··· SOURCE RECORDS ···
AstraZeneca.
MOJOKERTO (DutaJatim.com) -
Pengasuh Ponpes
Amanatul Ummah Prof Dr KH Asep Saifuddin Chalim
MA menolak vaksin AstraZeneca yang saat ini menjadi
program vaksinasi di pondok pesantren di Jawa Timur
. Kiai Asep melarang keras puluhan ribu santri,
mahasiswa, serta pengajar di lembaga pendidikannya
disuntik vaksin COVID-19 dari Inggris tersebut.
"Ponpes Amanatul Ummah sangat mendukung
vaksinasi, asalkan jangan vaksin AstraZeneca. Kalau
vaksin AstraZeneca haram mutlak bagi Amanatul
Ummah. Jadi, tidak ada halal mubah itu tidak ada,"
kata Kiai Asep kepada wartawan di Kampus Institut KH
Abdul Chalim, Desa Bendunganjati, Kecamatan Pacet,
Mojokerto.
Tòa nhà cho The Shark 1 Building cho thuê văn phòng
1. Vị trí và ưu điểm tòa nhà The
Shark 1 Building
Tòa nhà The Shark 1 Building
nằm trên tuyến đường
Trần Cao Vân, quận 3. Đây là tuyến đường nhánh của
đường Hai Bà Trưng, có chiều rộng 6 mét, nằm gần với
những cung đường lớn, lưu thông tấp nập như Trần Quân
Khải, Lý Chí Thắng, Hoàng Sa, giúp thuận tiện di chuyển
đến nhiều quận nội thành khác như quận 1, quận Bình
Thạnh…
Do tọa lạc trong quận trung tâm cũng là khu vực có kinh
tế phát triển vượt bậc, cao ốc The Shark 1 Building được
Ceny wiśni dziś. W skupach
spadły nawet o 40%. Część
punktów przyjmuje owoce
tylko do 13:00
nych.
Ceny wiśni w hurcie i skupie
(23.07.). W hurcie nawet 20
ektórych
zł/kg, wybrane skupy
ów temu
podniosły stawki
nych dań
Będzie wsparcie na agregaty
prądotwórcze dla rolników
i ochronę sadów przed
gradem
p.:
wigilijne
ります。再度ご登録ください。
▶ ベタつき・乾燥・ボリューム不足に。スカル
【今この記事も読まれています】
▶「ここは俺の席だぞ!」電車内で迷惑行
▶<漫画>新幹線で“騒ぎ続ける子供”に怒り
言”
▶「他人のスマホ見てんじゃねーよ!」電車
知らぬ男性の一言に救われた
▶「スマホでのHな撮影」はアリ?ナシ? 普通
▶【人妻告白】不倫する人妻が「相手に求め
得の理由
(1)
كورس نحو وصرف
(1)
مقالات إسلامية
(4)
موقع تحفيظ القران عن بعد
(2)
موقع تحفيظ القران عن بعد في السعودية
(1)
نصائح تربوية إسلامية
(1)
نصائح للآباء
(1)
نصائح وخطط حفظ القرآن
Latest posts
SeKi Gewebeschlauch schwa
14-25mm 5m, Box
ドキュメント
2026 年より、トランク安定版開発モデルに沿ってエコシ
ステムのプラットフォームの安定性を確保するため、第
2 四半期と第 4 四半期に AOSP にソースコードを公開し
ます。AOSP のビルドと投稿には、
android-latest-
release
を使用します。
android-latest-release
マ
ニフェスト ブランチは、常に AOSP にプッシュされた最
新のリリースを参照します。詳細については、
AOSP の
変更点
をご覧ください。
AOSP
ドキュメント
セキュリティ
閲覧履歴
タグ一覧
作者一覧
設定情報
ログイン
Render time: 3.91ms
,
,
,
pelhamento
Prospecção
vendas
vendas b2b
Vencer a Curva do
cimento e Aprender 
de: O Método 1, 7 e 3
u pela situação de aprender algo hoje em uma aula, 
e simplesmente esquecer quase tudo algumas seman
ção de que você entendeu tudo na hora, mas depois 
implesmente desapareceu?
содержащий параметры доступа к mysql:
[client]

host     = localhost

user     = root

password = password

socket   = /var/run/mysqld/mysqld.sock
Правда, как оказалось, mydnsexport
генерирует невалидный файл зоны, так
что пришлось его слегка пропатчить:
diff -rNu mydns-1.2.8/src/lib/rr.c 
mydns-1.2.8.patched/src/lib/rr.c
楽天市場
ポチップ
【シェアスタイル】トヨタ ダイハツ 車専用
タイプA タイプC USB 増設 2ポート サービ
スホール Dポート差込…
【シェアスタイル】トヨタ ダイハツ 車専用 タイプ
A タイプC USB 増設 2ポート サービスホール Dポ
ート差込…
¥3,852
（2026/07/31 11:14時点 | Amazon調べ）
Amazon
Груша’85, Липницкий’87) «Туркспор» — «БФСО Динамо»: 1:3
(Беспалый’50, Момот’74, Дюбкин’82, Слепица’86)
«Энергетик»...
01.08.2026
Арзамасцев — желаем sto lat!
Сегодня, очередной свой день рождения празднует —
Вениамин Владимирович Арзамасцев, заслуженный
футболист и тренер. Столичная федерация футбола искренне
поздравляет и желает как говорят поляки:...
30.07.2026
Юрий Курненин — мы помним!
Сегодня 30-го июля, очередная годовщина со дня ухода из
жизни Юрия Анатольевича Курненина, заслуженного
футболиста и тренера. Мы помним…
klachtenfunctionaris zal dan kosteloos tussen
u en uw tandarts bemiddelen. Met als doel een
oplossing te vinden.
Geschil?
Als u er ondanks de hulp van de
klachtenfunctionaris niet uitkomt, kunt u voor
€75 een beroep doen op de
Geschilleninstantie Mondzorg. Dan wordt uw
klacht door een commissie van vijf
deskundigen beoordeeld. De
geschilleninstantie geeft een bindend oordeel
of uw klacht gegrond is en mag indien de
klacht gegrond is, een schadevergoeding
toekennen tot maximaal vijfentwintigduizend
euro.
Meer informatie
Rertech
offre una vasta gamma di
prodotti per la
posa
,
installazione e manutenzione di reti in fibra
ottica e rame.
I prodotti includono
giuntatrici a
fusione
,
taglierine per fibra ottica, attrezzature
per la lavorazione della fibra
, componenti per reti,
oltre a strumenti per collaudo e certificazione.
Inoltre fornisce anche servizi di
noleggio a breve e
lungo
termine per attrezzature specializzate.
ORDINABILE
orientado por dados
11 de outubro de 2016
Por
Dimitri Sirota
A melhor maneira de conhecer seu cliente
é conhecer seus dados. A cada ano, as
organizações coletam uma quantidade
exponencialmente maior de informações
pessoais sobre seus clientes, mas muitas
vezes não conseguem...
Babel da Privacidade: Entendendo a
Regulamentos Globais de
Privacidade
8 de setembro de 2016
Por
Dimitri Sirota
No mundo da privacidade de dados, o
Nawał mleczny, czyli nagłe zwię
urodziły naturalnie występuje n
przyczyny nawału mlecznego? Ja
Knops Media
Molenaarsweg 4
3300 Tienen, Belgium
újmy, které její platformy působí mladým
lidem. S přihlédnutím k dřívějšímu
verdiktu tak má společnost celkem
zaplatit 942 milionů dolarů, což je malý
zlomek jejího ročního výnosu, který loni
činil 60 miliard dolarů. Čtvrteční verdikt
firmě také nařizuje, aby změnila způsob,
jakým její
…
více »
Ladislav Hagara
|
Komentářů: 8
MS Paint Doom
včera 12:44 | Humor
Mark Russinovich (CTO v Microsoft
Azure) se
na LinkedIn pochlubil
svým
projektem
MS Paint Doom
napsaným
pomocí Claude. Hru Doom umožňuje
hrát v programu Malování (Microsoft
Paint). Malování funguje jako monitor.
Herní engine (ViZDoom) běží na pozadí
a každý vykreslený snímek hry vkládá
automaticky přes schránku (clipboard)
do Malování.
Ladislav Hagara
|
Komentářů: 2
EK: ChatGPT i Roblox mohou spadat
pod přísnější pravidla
···
▸ WHAT TO PRODUCE: Within the lines above, find those holding the word "AOSP" and copy them.

▸ EXERCISE ANSWER:
2 四半期と第 4 四半期に AOSP にソースコードを公開し
ます。AOSP のビルドと投稿には、
ニフェスト ブランチは、常に AOSP にプッシュされた最
AOSP の
AOSP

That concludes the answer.